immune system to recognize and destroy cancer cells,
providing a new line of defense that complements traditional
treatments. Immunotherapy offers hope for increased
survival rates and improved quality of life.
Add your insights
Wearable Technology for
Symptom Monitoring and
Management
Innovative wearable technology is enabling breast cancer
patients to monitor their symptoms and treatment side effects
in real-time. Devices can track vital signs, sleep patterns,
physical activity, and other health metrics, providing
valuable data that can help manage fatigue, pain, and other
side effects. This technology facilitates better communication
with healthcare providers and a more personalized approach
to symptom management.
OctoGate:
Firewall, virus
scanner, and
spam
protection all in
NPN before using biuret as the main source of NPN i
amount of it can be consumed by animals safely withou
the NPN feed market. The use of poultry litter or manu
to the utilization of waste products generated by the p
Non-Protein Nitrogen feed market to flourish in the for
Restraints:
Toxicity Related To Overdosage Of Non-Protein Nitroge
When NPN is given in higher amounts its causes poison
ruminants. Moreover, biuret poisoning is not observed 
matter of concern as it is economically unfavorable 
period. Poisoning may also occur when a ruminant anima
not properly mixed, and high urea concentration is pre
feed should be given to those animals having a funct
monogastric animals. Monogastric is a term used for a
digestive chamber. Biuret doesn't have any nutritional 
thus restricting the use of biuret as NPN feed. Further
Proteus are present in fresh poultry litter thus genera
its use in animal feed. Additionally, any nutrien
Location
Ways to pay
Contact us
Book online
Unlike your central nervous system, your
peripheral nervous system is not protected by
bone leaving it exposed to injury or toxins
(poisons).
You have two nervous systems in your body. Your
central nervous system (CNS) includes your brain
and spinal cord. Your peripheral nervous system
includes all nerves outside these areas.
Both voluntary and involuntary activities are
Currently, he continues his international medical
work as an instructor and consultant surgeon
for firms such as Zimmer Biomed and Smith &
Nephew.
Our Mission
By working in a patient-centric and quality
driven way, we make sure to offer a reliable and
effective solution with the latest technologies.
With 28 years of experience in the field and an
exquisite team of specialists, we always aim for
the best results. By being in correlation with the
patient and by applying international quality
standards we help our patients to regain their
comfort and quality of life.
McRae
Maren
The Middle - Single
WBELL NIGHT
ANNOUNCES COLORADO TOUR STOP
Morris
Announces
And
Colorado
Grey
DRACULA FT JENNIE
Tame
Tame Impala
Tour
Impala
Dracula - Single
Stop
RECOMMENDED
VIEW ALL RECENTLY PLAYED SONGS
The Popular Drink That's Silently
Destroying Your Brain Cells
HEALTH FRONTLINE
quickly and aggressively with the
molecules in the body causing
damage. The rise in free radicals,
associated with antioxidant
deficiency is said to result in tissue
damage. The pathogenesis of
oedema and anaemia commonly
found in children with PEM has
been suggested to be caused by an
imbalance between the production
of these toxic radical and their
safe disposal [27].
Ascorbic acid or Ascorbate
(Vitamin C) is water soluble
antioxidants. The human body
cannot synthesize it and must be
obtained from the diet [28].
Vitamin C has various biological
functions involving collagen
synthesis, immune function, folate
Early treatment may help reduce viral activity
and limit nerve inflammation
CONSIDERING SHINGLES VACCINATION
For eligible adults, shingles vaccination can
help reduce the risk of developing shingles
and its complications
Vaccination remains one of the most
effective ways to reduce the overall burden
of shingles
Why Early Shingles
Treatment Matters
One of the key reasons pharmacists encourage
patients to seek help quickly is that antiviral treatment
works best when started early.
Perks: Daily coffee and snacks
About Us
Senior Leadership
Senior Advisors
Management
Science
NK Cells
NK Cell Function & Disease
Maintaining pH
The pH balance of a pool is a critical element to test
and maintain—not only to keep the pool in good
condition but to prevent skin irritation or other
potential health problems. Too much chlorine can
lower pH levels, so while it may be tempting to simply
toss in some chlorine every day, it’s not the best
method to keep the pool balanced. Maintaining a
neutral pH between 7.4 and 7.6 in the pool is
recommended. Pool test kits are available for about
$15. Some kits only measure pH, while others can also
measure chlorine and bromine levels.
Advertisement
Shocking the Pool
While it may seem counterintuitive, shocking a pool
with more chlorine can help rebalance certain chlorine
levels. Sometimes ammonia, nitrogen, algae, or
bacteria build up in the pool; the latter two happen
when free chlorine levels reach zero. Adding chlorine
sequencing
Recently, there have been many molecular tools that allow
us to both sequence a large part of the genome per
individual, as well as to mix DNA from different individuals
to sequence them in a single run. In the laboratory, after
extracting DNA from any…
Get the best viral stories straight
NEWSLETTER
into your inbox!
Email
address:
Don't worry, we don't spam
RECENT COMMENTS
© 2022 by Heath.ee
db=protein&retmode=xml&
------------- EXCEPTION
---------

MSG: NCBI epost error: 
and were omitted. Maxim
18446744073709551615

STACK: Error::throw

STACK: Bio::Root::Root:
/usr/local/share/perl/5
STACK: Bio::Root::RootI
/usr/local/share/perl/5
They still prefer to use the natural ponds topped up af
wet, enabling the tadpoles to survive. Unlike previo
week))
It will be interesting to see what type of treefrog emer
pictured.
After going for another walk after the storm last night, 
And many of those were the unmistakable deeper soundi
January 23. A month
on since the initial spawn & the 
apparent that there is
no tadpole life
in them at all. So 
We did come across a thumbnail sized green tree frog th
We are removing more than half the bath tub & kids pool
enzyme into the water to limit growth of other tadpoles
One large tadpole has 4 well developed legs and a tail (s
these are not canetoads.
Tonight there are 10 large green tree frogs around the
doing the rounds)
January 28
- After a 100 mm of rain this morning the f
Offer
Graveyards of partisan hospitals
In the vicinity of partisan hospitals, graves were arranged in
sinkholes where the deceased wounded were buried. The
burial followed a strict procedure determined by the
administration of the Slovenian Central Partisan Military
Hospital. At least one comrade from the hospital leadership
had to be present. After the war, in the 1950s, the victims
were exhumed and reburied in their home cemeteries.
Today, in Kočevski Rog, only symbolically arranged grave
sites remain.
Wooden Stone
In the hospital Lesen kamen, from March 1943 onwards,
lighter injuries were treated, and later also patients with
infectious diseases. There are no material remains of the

* * * * *

*Your assignment:* Taking the material above, extract exactly and only the lines from the line with "protection all in" to the line with "With 28 years", inclusive of both.

*Response:*
protection all in
NPN before using biuret as the main source of NPN i
amount of it can be consumed by animals safely withou
the NPN feed market. The use of poultry litter or manu
to the utilization of waste products generated by the p
Non-Protein Nitrogen feed market to flourish in the for
Restraints:
Toxicity Related To Overdosage Of Non-Protein Nitroge
When NPN is given in higher amounts its causes poison
ruminants. Moreover, biuret poisoning is not observed 
matter of concern as it is economically unfavorable 
period. Poisoning may also occur when a ruminant anima
not properly mixed, and high urea concentration is pre
feed should be given to those animals having a funct
monogastric animals. Monogastric is a term used for a
digestive chamber. Biuret doesn't have any nutritional 
thus restricting the use of biuret as NPN feed. Further
Proteus are present in fresh poultry litter thus genera
its use in animal feed. Additionally, any nutrien
Location
Ways to pay
Contact us
Book online
Unlike your central nervous system, your
peripheral nervous system is not protected by
bone leaving it exposed to injury or toxins
(poisons).
You have two nervous systems in your body. Your
central nervous system (CNS) includes your brain
and spinal cord. Your peripheral nervous system
includes all nerves outside these areas.
Both voluntary and involuntary activities are
Currently, he continues his international medical
work as an instructor and consultant surgeon
for firms such as Zimmer Biomed and Smith &
Nephew.
Our Mission
By working in a patient-centric and quality
driven way, we make sure to offer a reliable and
effective solution with the latest technologies.
With 28 years of experience in the field and an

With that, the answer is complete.